What the exercise asks: Can you rewrite the data below, substituting "vernacular name" for every "common name" and leaving everything else unchanged?

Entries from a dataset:
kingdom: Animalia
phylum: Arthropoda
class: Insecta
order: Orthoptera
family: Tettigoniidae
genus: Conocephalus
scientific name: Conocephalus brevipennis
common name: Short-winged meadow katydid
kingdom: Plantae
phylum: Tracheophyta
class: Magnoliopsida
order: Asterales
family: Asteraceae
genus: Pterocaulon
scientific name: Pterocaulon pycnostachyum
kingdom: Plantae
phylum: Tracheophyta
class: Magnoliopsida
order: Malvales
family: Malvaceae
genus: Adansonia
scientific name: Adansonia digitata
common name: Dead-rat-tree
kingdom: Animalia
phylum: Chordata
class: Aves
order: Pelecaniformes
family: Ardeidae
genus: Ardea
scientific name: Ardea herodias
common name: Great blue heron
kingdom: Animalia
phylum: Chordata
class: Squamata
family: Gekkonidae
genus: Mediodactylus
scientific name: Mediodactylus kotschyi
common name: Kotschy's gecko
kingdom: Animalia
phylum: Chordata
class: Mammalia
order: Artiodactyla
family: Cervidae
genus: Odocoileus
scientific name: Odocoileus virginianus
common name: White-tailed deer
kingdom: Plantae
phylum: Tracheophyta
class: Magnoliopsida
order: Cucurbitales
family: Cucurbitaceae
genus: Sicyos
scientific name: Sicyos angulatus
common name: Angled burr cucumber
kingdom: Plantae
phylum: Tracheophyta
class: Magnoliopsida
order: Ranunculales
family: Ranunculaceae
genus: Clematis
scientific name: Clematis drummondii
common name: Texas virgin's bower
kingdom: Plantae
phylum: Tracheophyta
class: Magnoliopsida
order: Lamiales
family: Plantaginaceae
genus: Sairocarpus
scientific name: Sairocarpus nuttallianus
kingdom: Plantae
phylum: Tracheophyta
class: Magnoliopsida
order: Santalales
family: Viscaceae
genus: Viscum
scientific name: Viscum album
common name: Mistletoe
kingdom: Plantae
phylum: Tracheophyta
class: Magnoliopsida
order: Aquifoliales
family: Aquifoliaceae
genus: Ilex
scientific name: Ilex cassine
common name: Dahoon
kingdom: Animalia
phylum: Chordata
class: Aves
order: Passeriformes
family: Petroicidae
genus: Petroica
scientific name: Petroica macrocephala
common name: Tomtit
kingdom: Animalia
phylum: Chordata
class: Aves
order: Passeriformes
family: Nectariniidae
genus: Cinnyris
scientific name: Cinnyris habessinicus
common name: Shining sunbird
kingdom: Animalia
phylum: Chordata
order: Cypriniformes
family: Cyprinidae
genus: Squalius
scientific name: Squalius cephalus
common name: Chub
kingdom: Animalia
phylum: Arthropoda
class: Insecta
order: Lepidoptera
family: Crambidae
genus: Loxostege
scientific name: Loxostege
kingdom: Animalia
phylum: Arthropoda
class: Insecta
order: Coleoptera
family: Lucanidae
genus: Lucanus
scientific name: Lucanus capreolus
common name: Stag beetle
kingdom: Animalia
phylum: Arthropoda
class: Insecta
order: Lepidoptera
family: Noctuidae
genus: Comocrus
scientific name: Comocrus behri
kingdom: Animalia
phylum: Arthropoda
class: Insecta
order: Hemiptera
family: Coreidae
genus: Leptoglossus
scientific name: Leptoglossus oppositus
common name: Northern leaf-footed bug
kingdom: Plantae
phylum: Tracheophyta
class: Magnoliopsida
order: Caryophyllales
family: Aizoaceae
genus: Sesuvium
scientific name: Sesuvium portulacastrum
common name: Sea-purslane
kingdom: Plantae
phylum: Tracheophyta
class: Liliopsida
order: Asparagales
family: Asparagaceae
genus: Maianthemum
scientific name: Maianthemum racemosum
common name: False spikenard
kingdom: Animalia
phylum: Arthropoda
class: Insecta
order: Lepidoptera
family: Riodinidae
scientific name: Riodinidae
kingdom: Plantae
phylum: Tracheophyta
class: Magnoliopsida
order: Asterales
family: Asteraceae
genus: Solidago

Full output:
kingdom: Animalia
phylum: Arthropoda
class: Insecta
order: Orthoptera
family: Tettigoniidae
genus: Conocephalus
scientific name: Conocephalus brevipennis
vernacular name: Short-winged meadow katydid
kingdom: Plantae
phylum: Tracheophyta
class: Magnoliopsida
order: Asterales
family: Asteraceae
genus: Pterocaulon
scientific name: Pterocaulon pycnostachyum
kingdom: Plantae
phylum: Tracheophyta
class: Magnoliopsida
order: Malvales
family: Malvaceae
genus: Adansonia
scientific name: Adansonia digitata
vernacular name: Dead-rat-tree
kingdom: Animalia
phylum: Chordata
class: Aves
order: Pelecaniformes
family: Ardeidae
genus: Ardea
scientific name: Ardea herodias
vernacular name: Great blue heron
kingdom: Animalia
phylum: Chordata
class: Squamata
family: Gekkonidae
genus: Mediodactylus
scientific name: Mediodactylus kotschyi
vernacular name: Kotschy's gecko
kingdom: Animalia
phylum: Chordata
class: Mammalia
order: Artiodactyla
family: Cervidae
genus: Odocoileus
scientific name: Odocoileus virginianus
vernacular name: White-tailed deer
kingdom: Plantae
phylum: Tracheophyta
class: Magnoliopsida
order: Cucurbitales
family: Cucurbitaceae
genus: Sicyos
scientific name: Sicyos angulatus
vernacular name: Angled burr cucumber
kingdom: Plantae
phylum: Tracheophyta
class: Magnoliopsida
order: Ranunculales
family: Ranunculaceae
genus: Clematis
scientific name: Clematis drummondii
vernacular name: Texas virgin's bower
kingdom: Plantae
phylum: Tracheophyta
class: Magnoliopsida
order: Lamiales
family: Plantaginaceae
genus: Sairocarpus
scientific name: Sairocarpus nuttallianus
kingdom: Plantae
phylum: Tracheophyta
class: Magnoliopsida
order: Santalales
family: Viscaceae
genus: Viscum
scientific name: Viscum album
vernacular name: Mistletoe
kingdom: Plantae
phylum: Tracheophyta
class: Magnoliopsida
order: Aquifoliales
family: Aquifoliaceae
genus: Ilex
scientific name: Ilex cassine
vernacular name: Dahoon
kingdom: Animalia
phylum: Chordata
class: Aves
order: Passeriformes
family: Petroicidae
genus: Petroica
scientific name: Petroica macrocephala
vernacular name: Tomtit
kingdom: Animalia
phylum: Chordata
class: Aves
order: Passeriformes
family: Nectariniidae
genus: Cinnyris
scientific name: Cinnyris habessinicus
vernacular name: Shining sunbird
kingdom: Animalia
phylum: Chordata
order: Cypriniformes
family: Cyprinidae
genus: Squalius
scientific name: Squalius cephalus
vernacular name: Chub
kingdom: Animalia
phylum: Arthropoda
class: Insecta
order: Lepidoptera
family: Crambidae
genus: Loxostege
scientific name: Loxostege
kingdom: Animalia
phylum: Arthropoda
class: Insecta
order: Coleoptera
family: Lucanidae
genus: Lucanus
scientific name: Lucanus capreolus
vernacular name: Stag beetle
kingdom: Animalia
phylum: Arthropoda
class: Insecta
order: Lepidoptera
family: Noctuidae
genus: Comocrus
scientific name: Comocrus behri
kingdom: Animalia
phylum: Arthropoda
class: Insecta
order: Hemiptera
family: Coreidae
genus: Leptoglossus
scientific name: Leptoglossus oppositus
vernacular name: Northern leaf-footed bug
kingdom: Plantae
phylum: Tracheophyta
class: Magnoliopsida
order: Caryophyllales
family: Aizoaceae
genus: Sesuvium
scientific name: Sesuvium portulacastrum
vernacular name: Sea-purslane
kingdom: Plantae
phylum: Tracheophyta
class: Liliopsida
order: Asparagales
family: Asparagaceae
genus: Maianthemum
scientific name: Maianthemum racemosum
vernacular name: False spikenard
kingdom: Animalia
phylum: Arthropoda
class: Insecta
order: Lepidoptera
family: Riodinidae
scientific name: Riodinidae
kingdom: Plantae
phylum: Tracheophyta
class: Magnoliopsida
order: Asterales
family: Asteraceae
genus: Solidago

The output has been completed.